No problem. I was speaking out against prime more than amazon generally. Amazon is a wonderful option for people needing medical and home care supplies.
I do try to find local providers for food. Do you know local folks who grow food, or process their own meat? Can you join with neighbors to purchase from a near by town? Or join a CSA? Can churches get involved?
It will vary of course on where you live. And your physical mobility. As I grow older and become a bit less mobile, my definitions of convenience have changed.
I am retired now, but have worked with rural communities who establish volunteer run grocery cooperatives. In another town, the meat locker expanded its business to include deli and grocery.
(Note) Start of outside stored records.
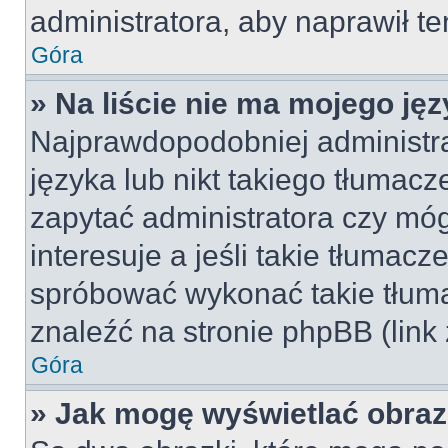
administratora, aby naprawił t
Góra
» Na liście nie ma mojego jęz
Najprawdopodobniej administra
języka lub nikt takiego tłumac
zapytać administratora czy móg
interesuje a jeśli takie tłumac
spróbować wykonać takie tłuma
znaleźć na stronie phpBB (link
Góra
» Jak mogę wyświetlać obra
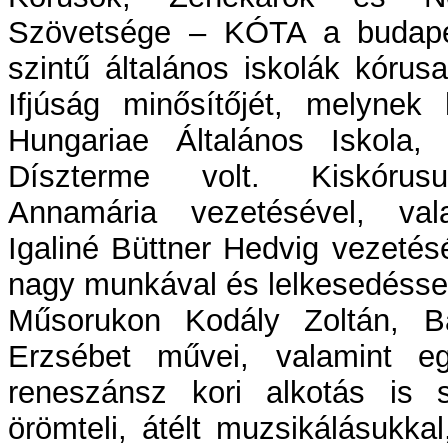
Szövetsége – KÓTA a budape
szintű általános iskolák kóru
Ifjúság minősítőjét, melynek
Hungariae Általános Iskola
Díszterme volt. Kiskórusu
Annamária vezetésével, val
Igaliné Büttner Hedvig vezeté
nagy munkával és lelkesedéssel 
Műsorukon Kodály Zoltán, B
Erzsébet művei, valamint e
reneszánsz kori alkotás is 
örömteli, átélt muzsikálásukka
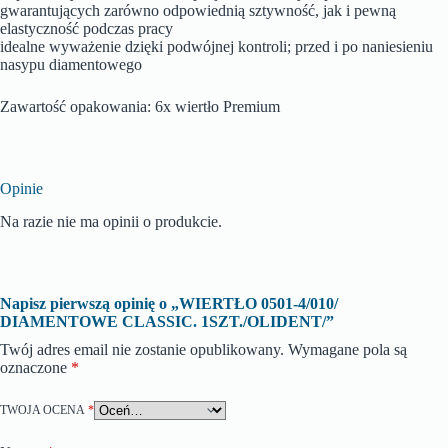
gwarantujących zarówno odpowiednią sztywność, jak i pewną
elastyczność podczas pracy
idealne wyważenie dzięki podwójnej kontroli; przed i po naniesieniu
nasypu diamentowego
Zawartość opakowania: 6x wiertło Premium
Opinie
Na razie nie ma opinii o produkcie.
Napisz pierwszą opinię o „WIERTŁO 0501-4/010/
DIAMENTOWE CLASSIC. 1SZT./OLIDENT/”
Twój adres email nie zostanie opublikowany.
Wymagane pola są
oznaczone
*
TWOJA OCENA
*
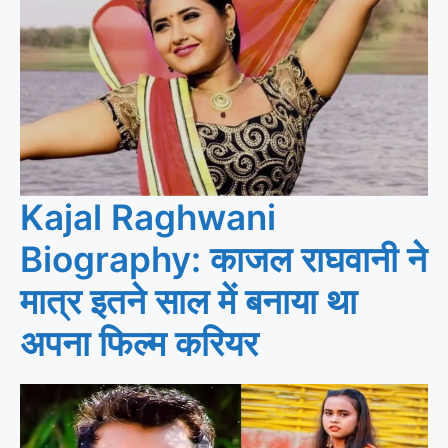
Kajal Raghwani
Biography: काजल राघवानी ने
मात्र इतने साल में बनाया था
अपना फिल्म करियर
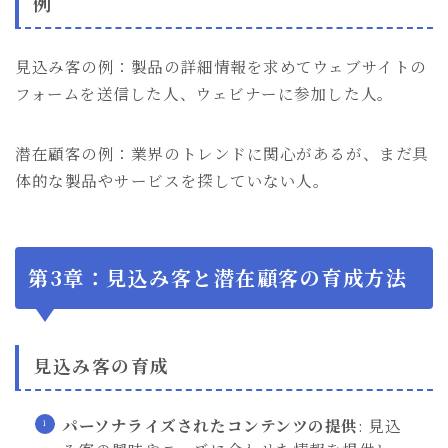
例
見込み客の例：製品の詳細情報を求めてウェブサイトの
フォームを送信した人、ウェビナーに参加した人。
潜在顧客の例：業界のトレンドに関心があるが、まだ具
体的な製品やサービスを探していない人。
第3章：見込み客と潜在顧客の育成方法
見込み客の育成
パーソナライズされたコンテンツの提供
: 見込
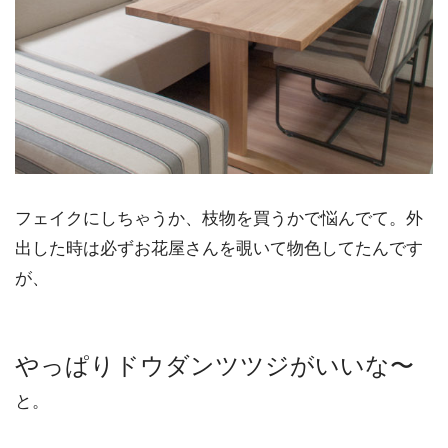
フェイクにしちゃうか、枝物を買うかで悩んでて。外
出した時は必ずお花屋さんを覗いて物色してたんです
が、
やっぱりドウダンツツジがいいな〜
と。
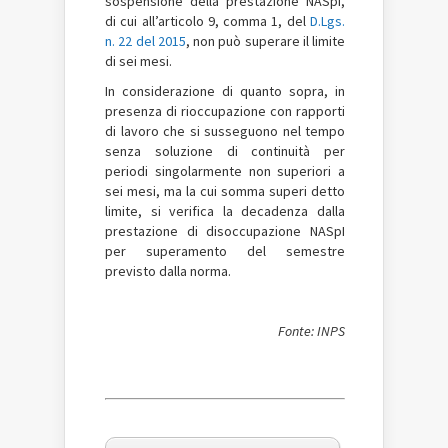
sospensione della prestazione NASpI,
di cui all’articolo 9, comma 1, del
D.Lgs.
n. 22 del 2015
, non può superare il limite
di sei mesi.
In considerazione di quanto sopra, in
presenza di rioccupazione con rapporti
di lavoro che si susseguono nel tempo
senza soluzione di continuità per
periodi singolarmente non superiori a
sei mesi, ma la cui somma superi detto
limite, si verifica la decadenza dalla
prestazione di disoccupazione NASpI
per superamento del semestre
previsto dalla norma.
Fonte: INPS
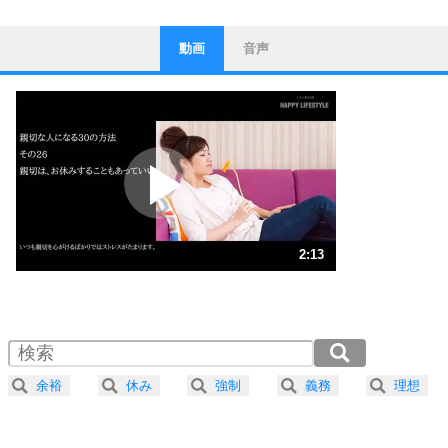
動画
音声
ストレス対策
1
他人と比べない。
いっそのこと、他人を見ない。
いらいらしない人になる30の方法
プラス思考
2
ポジティブになれない原因は、行動しないから。
ポジティブ思考になる30の方法
ストレス対策
3
人生、なんとかなるもの。
2:13
気楽に生きる30の方法
1.0倍速 （522KB 2分13秒）
1.5倍速 （349KB 1分29秒）
自分磨き
4
器の大きい人は、怒りを優しさで表現する。
2.0倍速 （262KB 1分6秒）
器の大きい人になる30の方法
2.5倍速 （209KB 53秒）
余裕
休み
強制
義務
理想
3.0倍速 （175KB 44秒）
プラス思考
5
ネガティブな人は、複雑に考える。
3.5倍速 （150KB 38秒）
ポジティブな人は、シンプルに考える。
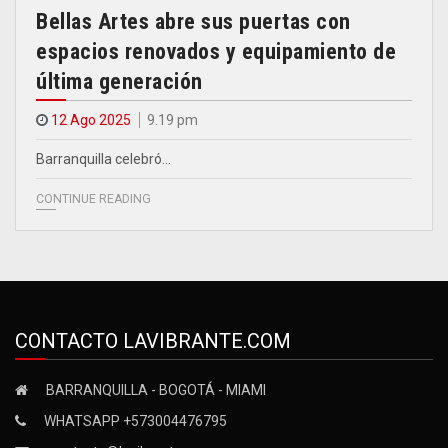
Bellas Artes abre sus puertas con
espacios renovados y equipamiento de
última generación
12 Ago 2025
9.19 pm
Barranquilla celebró…
CONTINUE READING
CONTACTO LAVIBRANTE.COM
BARRANQUILLA - BOGOTÁ - MIAMI
WHATSAPP +573004476795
Food deserts exist in urban and rural areas, but access challenges differ.
Exactly.
These billionaire collaborators need to be hunted down, just like the rest of the Nazis.
We the People must find ways to punish corporate America for its support of fascism. We must boycott, strike, picket, innovate.
Thank you for this information. I know what companies to NOT do business with.
Citizens must find alternative ways to obtain the services these rogue companies provide. Boycott them. Cost them money.
That might work in your village. It won’t work with Amazon. Target listened for a minute when people got all up in their feelings, but Target, like every other huge corporation, works for the shareholders, not for what you think. When enough shareholders start selling off, that’s when they really listen. So when you swear off shopping at target and Walmart and Amazon and Dollar General (who pays minimum wage and staffs an entire store with TWO employees at most, speaking of human rights violations), after they have shut out all of the local merchants, where are you going to shop? The problem goes not to a single corporation, it goes to our legislative and executive branches. There lies the problem, with relaxed antimonopoly regulations, corrupt mergers, destruction of consumer protections, and the like. So “target” your complaints where they’ll actually make a difference and elect people who care more about average people than stuffing their own pockets.
We need to work from many angles.
OT: Do you have any plans to cover Nvidia at Davos? The interview with Huang was the must see event, but was overshadowed by tfg and Carney.
It was revealing and a bit terrifying.
These people should be publicly interviewed along with their politicians who they paid for
If ICE is using that Palantir database, it must be full of crap because ICE seems to keep messing up who they are targeting. Or Palantir is filling the database with the results ICE wants. Time to start suing Palantir as a criminal accessory to ICE's illegal activities, including murder. $100 billion sounds about right.